The effectiveness of DiveR-CT was validated through comprehensive experiments. The researchers report significant findings in several areas:

  1. Diversity Metrics: DiveR-CT outperforms existing methods in both lexical and semantic diversity metrics. Across various ASR levels, DiveR-CT consistently generates more diverse and semantically rich queries compared to CRT and traditional RL-based methods.
  2. Attack Success Rate: The proposed method provides dynamic control of objective weights, enabling reliable ASR adjustments. This flexibility allows fine-tuning attack success rates without compromising the quality and diversity of the generated queries.
  3. Overoptimization Resistance: By avoiding strict maximization of unsafe reward scores, DiveR-CT shows reduced susceptibility to overoptimization. The generated queries perform comparably well against a test classifier not seen during training, evidencing the method’s generalizability and robustness.
  4. Enhanced Blue Team Resilience: Fine-tuning blue team models with data generated by DiveR-CT improves their resilience to adversarial attacks more effectively than when using data from existing methods. This is attributed to the higher diversity and broader range of vulnerabilities explored by DiveR-CT.

The experiments extended to varying scenarios, including using different safety classifiers and targeting more robust blue team models like Llama-2-7b-chat-hf and Meta-Llama-3-8B-Instruct. In all instances, DiveR-CT maintained controlled ASR and superior diversity metrics, reinforcing its applicability in different contexts.

Implications and Future Directions

The practical implications of DiveR-CT are significant. By enabling more comprehensive and diverse automated red teaming, this method enhances the safety protocols of LLMs, ensuring they are robust against a wider array of potential exploits. From a theoretical perspective, DiveR-CT's approach to incorporating constraints in reinforcement learning opens new avenues for balancing objectives in adversarial settings.

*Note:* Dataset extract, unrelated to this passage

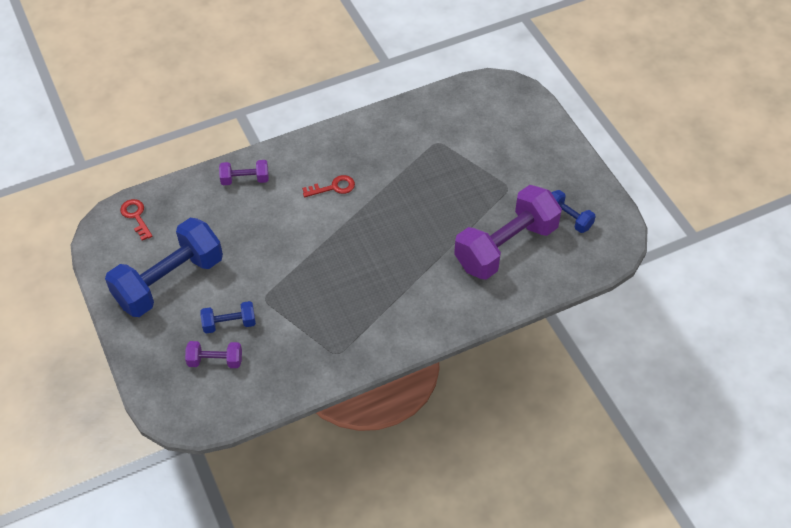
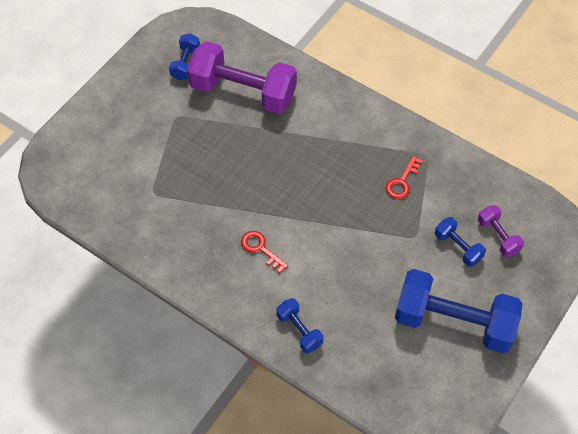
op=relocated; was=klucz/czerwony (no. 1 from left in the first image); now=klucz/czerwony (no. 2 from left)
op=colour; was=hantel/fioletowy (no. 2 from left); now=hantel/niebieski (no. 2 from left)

Future research could explore extending DiveR-CT’s principles to multi-turn interactions and incorporating domain knowledge to ensure uniform topic coverage in red teaming queries. Additionally, the use of dynamic thresholds could be refined further to adapt to evolving contexts and model behaviors.

Conclusion

DiveR-CT represents an innovative step in automated red teaming, addressing the critical balance between attack effectiveness and query diversity. By employing constrained objectives and dynamic rewards, it alleviates the issues inherent in existing methods, such as overoptimization and limited query diversity. This method significantly contributes to enhancing the safety and robustness of LLMs, mitigating potential risks in their deployment. As automated red teaming continues to evolve, DiveR-CT stands out as a pivotal development in ensuring the comprehensive evaluation and fortification of LLMs against adversarial threats.